WHAT TO PRODUCE ▸ The complete set of records should be given again verbatim.

RECORDED INFORMATION ▸
= = = = = = =

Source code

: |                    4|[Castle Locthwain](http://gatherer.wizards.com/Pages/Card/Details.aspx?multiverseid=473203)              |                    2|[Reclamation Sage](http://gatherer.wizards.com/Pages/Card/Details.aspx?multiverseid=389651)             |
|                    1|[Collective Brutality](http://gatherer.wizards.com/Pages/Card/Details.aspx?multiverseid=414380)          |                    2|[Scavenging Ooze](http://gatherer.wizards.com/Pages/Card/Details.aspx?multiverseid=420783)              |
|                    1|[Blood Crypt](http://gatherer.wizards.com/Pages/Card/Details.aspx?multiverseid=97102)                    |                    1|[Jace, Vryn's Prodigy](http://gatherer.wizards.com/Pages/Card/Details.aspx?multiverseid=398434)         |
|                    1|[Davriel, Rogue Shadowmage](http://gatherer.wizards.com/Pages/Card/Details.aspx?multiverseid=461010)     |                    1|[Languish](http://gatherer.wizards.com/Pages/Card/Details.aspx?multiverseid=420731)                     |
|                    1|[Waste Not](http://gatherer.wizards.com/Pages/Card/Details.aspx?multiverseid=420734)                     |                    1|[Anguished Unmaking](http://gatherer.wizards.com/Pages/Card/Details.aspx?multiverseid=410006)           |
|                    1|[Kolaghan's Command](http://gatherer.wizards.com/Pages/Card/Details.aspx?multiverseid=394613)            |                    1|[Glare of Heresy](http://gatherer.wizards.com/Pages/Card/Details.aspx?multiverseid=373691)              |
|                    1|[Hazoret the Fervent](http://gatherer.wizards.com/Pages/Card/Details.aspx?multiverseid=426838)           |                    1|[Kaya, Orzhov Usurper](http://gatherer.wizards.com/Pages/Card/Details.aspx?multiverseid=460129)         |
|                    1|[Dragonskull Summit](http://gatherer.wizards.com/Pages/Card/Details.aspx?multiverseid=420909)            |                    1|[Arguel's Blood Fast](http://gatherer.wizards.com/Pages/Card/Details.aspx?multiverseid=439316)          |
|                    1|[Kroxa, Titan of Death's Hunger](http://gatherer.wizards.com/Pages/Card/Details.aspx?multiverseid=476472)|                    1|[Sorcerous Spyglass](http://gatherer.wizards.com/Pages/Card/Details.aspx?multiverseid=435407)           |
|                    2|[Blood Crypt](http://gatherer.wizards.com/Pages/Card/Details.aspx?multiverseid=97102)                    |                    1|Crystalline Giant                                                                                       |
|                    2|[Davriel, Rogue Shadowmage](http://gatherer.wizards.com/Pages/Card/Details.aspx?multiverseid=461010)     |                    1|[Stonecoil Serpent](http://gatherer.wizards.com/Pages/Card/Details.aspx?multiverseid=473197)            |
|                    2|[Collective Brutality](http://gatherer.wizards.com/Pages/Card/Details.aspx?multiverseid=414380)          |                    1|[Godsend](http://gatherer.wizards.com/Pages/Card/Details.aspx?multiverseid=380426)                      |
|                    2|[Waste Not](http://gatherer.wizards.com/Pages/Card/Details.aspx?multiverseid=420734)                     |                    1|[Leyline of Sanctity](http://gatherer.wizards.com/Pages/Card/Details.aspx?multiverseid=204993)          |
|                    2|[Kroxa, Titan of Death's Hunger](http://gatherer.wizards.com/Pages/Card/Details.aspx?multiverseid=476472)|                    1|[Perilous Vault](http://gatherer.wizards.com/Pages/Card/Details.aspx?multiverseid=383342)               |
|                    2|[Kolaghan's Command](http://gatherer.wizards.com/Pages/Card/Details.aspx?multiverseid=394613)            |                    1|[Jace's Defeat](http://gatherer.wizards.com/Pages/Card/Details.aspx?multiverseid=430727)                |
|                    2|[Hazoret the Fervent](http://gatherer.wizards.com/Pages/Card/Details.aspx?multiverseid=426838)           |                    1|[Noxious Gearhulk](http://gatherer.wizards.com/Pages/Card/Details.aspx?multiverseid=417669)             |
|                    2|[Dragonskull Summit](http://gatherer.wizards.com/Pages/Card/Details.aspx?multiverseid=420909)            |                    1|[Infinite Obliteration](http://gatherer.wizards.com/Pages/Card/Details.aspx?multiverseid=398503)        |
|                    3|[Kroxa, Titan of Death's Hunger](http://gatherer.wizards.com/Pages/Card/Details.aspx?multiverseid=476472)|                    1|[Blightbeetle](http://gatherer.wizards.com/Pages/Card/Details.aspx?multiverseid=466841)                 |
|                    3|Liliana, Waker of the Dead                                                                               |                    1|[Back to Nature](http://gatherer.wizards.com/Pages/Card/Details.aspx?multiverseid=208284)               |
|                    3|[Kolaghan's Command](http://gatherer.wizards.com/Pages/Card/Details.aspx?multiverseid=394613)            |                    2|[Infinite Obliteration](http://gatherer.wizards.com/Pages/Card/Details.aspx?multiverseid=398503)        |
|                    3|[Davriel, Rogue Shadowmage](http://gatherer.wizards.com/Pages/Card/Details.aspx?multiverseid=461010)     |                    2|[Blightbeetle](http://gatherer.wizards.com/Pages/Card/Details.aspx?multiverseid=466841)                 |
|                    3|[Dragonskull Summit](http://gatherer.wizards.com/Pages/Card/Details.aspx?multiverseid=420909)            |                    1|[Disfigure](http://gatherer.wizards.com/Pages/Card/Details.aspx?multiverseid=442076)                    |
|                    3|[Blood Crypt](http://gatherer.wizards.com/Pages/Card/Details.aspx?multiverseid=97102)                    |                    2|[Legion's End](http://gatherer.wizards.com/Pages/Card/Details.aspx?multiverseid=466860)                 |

= = = = = = =

YOUR RESPONSE ▸
Source code

: |                    4|[Castle Locthwain](http://gatherer.wizards.com/Pages/Card/Details.aspx?multiverseid=473203)              |                    2|[Reclamation Sage](http://gatherer.wizards.com/Pages/Card/Details.aspx?multiverseid=389651)             |
|                    1|[Collective Brutality](http://gatherer.wizards.com/Pages/Card/Details.aspx?multiverseid=414380)          |                    2|[Scavenging Ooze](http://gatherer.wizards.com/Pages/Card/Details.aspx?multiverseid=420783)              |
|                    1|[Blood Crypt](http://gatherer.wizards.com/Pages/Card/Details.aspx?multiverseid=97102)                    |                    1|[Jace, Vryn's Prodigy](http://gatherer.wizards.com/Pages/Card/Details.aspx?multiverseid=398434)         |
|                    1|[Davriel, Rogue Shadowmage](http://gatherer.wizards.com/Pages/Card/Details.aspx?multiverseid=461010)     |                    1|[Languish](http://gatherer.wizards.com/Pages/Card/Details.aspx?multiverseid=420731)                     |
|                    1|[Waste Not](http://gatherer.wizards.com/Pages/Card/Details.aspx?multiverseid=420734)                     |                    1|[Anguished Unmaking](http://gatherer.wizards.com/Pages/Card/Details.aspx?multiverseid=410006)           |
|                    1|[Kolaghan's Command](http://gatherer.wizards.com/Pages/Card/Details.aspx?multiverseid=394613)            |                    1|[Glare of Heresy](http://gatherer.wizards.com/Pages/Card/Details.aspx?multiverseid=373691)              |
|                    1|[Hazoret the Fervent](http://gatherer.wizards.com/Pages/Card/Details.aspx?multiverseid=426838)           |                    1|[Kaya, Orzhov Usurper](http://gatherer.wizards.com/Pages/Card/Details.aspx?multiverseid=460129)         |
|                    1|[Dragonskull Summit](http://gatherer.wizards.com/Pages/Card/Details.aspx?multiverseid=420909)            |                    1|[Arguel's Blood Fast](http://gatherer.wizards.com/Pages/Card/Details.aspx?multiverseid=439316)          |
|                    1|[Kroxa, Titan of Death's Hunger](http://gatherer.wizards.com/Pages/Card/Details.aspx?multiverseid=476472)|                    1|[Sorcerous Spyglass](http://gatherer.wizards.com/Pages/Card/Details.aspx?multiverseid=435407)           |
|                    2|[Blood Crypt](http://gatherer.wizards.com/Pages/Card/Details.aspx?multiverseid=97102)                    |                    1|Crystalline Giant                                                                                       |
|                    2|[Davriel, Rogue Shadowmage](http://gatherer.wizards.com/Pages/Card/Details.aspx?multiverseid=461010)     |                    1|[Stonecoil Serpent](http://gatherer.wizards.com/Pages/Card/Details.aspx?multiverseid=473197)            |
|                    2|[Collective Brutality](http://gatherer.wizards.com/Pages/Card/Details.aspx?multiverseid=414380)          |                    1|[Godsend](http://gatherer.wizards.com/Pages/Card/Details.aspx?multiverseid=380426)                      |
|                    2|[Waste Not](http://gatherer.wizards.com/Pages/Card/Details.aspx?multiverseid=420734)                     |                    1|[Leyline of Sanctity](http://gatherer.wizards.com/Pages/Card/Details.aspx?multiverseid=204993)          |
|                    2|[Kroxa, Titan of Death's Hunger](http://gatherer.wizards.com/Pages/Card/Details.aspx?multiverseid=476472)|                    1|[Perilous Vault](http://gatherer.wizards.com/Pages/Card/Details.aspx?multiverseid=383342)               |
|                    2|[Kolaghan's Command](http://gatherer.wizards.com/Pages/Card/Details.aspx?multiverseid=394613)            |                    1|[Jace's Defeat](http://gatherer.wizards.com/Pages/Card/Details.aspx?multiverseid=430727)                |
|                    2|[Hazoret the Fervent](http://gatherer.wizards.com/Pages/Card/Details.aspx?multiverseid=426838)           |                    1|[Noxious Gearhulk](http://gatherer.wizards.com/Pages/Card/Details.aspx?multiverseid=417669)             |
|                    2|[Dragonskull Summit](http://gatherer.wizards.com/Pages/Card/Details.aspx?multiverseid=420909)            |                    1|[Infinite Obliteration](http://gatherer.wizards.com/Pages/Card/Details.aspx?multiverseid=398503)        |
|                    3|[Kroxa, Titan of Death's Hunger](http://gatherer.wizards.com/Pages/Card/Details.aspx?multiverseid=476472)|                    1|[Blightbeetle](http://gatherer.wizards.com/Pages/Card/Details.aspx?multiverseid=466841)                 |
|                    3|Liliana, Waker of the Dead                                                                               |                    1|[Back to Nature](http://gatherer.wizards.com/Pages/Card/Details.aspx?multiverseid=208284)               |
|                    3|[Kolaghan's Command](http://gatherer.wizards.com/Pages/Card/Details.aspx?multiverseid=394613)            |                    2|[Infinite Obliteration](http://gatherer.wizards.com/Pages/Card/Details.aspx?multiverseid=398503)        |
|                    3|[Davriel, Rogue Shadowmage](http://gatherer.wizards.com/Pages/Card/Details.aspx?multiverseid=461010)     |                    2|[Blightbeetle](http://gatherer.wizards.com/Pages/Card/Details.aspx?multiverseid=466841)                 |
|                    3|[Dragonskull Summit](http://gatherer.wizards.com/Pages/Card/Details.aspx?multiverseid=420909)            |                    1|[Disfigure](http://gatherer.wizards.com/Pages/Card/Details.aspx?multiverseid=442076)                    |
|                    3|[Blood Crypt](http://gatherer.wizards.com/Pages/Card/Details.aspx?multiverseid=97102)                    |                    2|[Legion's End](http://gatherer.wizards.com/Pages/Card/Details.aspx?multiverseid=466860)                 |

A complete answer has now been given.